Ah ! ah ! je veux dire à ma sœur que je crois voir poindre, aux côtés est et ouest de mon visage, des favoris ! Qu’elle ne me complimente pas trop, ces favoris naissans manifestent une tendance au blond roux ! gare à moi, quand elle me verra ainsi ! Est-ce le voisinage de nos alliés qui leur donne ces tons chauds ? ne me prenez pas pour un fils d’Albion, je vous en prie ; néanmoins ceux qui sont ici sont fort bien sous tous les rapports.

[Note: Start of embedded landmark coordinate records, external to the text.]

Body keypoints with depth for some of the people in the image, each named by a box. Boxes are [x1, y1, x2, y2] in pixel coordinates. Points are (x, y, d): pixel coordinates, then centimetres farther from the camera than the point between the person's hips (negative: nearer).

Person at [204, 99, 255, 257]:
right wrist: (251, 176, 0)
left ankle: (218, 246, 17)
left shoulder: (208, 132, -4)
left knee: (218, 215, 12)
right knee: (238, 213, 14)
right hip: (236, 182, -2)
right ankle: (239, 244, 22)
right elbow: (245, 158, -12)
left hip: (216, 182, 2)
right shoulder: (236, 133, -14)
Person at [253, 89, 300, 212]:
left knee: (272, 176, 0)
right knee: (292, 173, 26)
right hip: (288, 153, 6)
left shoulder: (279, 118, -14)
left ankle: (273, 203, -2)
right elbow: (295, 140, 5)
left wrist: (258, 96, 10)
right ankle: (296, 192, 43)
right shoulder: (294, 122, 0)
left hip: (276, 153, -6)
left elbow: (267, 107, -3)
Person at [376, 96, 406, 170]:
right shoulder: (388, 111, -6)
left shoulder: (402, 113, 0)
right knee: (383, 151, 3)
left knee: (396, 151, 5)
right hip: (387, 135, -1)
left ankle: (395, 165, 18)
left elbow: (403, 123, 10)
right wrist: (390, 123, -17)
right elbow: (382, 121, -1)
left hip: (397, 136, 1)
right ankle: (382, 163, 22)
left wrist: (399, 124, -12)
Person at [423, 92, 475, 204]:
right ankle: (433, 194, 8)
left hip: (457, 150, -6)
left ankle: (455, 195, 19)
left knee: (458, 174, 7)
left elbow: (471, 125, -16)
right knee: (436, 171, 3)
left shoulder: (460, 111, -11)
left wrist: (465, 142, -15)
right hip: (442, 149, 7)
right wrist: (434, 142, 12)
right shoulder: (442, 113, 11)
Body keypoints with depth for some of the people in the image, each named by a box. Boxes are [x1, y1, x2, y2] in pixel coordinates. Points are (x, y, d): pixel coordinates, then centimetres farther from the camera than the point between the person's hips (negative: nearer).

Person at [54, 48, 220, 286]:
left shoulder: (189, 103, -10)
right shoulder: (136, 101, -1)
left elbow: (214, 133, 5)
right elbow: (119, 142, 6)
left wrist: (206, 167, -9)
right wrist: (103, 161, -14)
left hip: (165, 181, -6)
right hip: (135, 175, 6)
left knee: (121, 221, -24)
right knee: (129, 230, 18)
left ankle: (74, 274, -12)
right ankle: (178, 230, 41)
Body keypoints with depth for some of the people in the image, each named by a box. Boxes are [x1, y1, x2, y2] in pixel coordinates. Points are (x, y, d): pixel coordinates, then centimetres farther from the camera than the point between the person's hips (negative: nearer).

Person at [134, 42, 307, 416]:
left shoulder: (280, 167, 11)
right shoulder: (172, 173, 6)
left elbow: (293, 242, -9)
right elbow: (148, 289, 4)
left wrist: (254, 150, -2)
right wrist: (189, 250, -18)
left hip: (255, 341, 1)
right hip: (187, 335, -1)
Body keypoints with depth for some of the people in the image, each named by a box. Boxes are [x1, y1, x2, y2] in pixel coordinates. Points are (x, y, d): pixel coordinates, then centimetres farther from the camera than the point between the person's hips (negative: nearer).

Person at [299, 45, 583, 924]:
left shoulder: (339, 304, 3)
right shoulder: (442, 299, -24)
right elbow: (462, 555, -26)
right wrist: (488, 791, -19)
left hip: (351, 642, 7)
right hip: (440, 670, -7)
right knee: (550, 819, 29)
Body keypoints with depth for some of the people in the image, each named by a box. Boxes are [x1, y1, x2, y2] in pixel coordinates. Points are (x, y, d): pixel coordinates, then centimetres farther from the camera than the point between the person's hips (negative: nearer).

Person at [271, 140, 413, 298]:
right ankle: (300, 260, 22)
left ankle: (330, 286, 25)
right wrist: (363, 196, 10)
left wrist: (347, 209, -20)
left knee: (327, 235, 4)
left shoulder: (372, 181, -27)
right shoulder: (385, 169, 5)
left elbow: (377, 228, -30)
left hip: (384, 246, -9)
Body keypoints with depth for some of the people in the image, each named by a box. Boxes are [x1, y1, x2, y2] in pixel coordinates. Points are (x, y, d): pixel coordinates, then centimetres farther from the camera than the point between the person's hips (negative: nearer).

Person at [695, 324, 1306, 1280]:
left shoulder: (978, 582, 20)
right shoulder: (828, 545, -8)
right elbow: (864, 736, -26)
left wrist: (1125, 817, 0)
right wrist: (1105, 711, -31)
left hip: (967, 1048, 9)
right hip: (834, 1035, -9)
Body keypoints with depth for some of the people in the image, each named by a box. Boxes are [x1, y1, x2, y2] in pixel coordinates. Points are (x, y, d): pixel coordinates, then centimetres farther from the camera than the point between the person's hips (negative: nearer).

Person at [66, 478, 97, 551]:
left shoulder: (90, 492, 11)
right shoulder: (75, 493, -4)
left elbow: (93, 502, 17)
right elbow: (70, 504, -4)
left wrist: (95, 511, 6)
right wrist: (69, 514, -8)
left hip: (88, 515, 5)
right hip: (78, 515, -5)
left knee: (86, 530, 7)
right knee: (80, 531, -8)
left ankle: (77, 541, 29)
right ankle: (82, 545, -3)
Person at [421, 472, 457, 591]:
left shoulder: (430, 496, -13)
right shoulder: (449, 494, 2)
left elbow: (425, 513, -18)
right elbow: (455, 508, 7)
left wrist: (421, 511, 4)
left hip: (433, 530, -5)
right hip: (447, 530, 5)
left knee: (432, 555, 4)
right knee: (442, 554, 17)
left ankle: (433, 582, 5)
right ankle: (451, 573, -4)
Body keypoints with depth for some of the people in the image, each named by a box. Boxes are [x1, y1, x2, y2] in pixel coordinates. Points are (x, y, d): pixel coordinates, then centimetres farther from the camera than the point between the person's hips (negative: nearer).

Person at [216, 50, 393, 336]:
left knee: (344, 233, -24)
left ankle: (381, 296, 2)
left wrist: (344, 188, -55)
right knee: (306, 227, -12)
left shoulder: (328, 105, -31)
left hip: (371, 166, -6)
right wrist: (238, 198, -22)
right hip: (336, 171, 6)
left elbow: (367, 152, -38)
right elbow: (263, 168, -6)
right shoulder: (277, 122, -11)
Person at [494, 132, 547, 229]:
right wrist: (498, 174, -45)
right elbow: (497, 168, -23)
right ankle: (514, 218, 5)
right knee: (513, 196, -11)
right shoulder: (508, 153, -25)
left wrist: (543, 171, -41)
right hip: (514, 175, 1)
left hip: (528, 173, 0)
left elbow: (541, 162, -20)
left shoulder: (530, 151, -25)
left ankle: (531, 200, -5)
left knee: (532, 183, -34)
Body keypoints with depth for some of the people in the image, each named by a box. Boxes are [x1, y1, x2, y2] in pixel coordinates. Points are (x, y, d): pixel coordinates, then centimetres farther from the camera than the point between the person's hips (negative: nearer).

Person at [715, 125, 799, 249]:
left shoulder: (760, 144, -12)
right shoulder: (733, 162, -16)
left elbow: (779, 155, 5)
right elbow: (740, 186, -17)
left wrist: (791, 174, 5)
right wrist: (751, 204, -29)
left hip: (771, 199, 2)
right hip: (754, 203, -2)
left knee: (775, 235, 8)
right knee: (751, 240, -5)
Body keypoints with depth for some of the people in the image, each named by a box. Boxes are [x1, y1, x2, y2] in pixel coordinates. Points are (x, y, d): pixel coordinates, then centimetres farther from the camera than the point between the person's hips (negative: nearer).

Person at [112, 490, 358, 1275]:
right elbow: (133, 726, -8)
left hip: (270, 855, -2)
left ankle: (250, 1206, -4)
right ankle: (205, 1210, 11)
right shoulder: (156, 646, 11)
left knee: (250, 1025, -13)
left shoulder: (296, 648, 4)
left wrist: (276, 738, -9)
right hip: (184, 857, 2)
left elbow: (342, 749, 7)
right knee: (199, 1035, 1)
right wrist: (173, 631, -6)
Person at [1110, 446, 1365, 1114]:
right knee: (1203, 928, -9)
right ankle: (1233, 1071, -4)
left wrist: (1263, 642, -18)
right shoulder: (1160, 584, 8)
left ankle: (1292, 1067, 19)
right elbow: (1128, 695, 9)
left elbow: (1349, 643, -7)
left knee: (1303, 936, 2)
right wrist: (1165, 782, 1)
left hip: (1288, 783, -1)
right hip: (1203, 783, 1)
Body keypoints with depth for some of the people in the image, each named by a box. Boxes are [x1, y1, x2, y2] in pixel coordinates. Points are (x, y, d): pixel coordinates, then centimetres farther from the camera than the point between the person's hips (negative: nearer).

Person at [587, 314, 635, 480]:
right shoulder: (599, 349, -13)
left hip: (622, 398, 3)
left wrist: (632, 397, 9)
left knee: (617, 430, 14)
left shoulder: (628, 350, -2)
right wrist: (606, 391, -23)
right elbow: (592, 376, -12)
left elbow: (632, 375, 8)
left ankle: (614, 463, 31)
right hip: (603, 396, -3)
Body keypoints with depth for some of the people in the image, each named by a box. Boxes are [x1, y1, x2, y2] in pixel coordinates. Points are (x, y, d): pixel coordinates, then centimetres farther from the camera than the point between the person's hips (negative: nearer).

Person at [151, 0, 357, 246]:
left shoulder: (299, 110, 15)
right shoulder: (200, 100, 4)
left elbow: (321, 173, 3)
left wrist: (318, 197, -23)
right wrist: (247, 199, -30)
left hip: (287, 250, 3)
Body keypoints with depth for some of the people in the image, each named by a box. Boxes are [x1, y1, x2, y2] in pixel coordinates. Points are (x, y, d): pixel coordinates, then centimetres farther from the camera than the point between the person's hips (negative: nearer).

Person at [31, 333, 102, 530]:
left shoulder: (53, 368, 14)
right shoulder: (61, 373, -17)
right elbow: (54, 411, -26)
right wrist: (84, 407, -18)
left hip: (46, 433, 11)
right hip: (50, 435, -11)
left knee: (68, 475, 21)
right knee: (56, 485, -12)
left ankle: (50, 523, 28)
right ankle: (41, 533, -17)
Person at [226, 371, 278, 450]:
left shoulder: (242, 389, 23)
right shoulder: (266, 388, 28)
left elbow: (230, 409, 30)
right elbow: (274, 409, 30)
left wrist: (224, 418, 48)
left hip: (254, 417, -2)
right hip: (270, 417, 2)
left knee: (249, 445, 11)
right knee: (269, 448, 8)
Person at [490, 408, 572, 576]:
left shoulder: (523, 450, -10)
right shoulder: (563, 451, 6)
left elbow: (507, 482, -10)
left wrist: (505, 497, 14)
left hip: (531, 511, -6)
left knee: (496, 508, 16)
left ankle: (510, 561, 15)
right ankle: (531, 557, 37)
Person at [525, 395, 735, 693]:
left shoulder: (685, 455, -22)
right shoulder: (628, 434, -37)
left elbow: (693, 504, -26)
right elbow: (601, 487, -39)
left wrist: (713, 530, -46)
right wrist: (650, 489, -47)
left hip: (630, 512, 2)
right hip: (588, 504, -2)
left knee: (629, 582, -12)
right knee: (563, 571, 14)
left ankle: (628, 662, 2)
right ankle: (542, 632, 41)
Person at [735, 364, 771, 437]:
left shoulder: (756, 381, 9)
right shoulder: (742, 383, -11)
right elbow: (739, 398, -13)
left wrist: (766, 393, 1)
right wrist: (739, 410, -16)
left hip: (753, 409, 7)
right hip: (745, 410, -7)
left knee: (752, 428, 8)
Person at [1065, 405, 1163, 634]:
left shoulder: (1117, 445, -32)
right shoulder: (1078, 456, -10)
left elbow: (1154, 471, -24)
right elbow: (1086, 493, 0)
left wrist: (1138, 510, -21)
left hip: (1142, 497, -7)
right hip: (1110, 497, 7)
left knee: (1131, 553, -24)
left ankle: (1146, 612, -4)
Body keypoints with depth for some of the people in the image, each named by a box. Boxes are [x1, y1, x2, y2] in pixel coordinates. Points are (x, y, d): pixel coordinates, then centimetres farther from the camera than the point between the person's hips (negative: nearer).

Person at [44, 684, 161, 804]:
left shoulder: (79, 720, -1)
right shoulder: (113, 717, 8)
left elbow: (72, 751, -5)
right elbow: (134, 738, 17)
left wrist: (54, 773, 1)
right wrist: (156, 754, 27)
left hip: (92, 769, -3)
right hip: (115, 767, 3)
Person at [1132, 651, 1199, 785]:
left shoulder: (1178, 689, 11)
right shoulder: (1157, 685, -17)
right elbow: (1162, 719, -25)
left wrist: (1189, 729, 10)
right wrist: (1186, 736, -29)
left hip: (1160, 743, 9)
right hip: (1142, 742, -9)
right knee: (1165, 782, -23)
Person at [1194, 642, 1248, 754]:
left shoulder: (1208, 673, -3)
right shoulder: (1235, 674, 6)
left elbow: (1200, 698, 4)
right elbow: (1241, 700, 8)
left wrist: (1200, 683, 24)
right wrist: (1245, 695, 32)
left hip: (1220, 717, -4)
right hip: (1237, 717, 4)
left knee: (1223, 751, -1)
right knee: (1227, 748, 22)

« — A quoi pense-t-il ? s’écria mon père. Il va se battre et nous conte des balivernes. — J’en suis enchantée, reprit ma mère, cela prouve la liberté, l’élasticité de son esprit. Il me plaît ainsi. »


Mes chers aimés, nous approchons du moment où les affaires graves vont commencer. Le 25 juillet, après avoir embarqué, nous rejoindrons la flotte anglaise qui se trouve à vingt heures d’ici, et alors nous irons tous ensemble débarquer sur un point que personne autre que l’amiral et le général ne connaît.

Toujours est-il qu’on ne pourra débarquer au Peï-ho, car avant d’arriver au fort, il faudrait marcher pendant trois milles dans une vase où l’on risquerait d’enfoncer jusqu’à la tête.

On a reformé les compagnies de débarquement. La marine française fournira un bataillon composé de six compagnies.

Ce bataillon de marine est attaché à la deuxième brigade commandée par le général Collineau. Je fais partie d’une des compagnies et les hommes qui la composent appartenaient à la Némésis, depuis longtemps dans les mers de Cochinchine. C’est pour moi un grand avantage, car les autres compagnies n’ont pas encore vu le feu. Quelle joie d’y conduire ces hommes aguerris, résistans, tous braves !

Il est temps que je prenne contact avec l’ennemi. Ne vous alarmez pas à l’avance. Je prie Dieu, non d’écarter de moi tout danger, mais de faire briller en vous l’espérance qui est en moi.

Lorsque le service n’exige rien, je trouve le temps long. Ah ! noble Shakspeare, comme tu savais lire dans notre esprit en écrivant : The soûls joy in doing.


Cette guerre, — ajoutait M. de K…, — est le mystère de l’avenir. Quand et comment finira-t-elle ? Assurément la paix nous coûtera cher.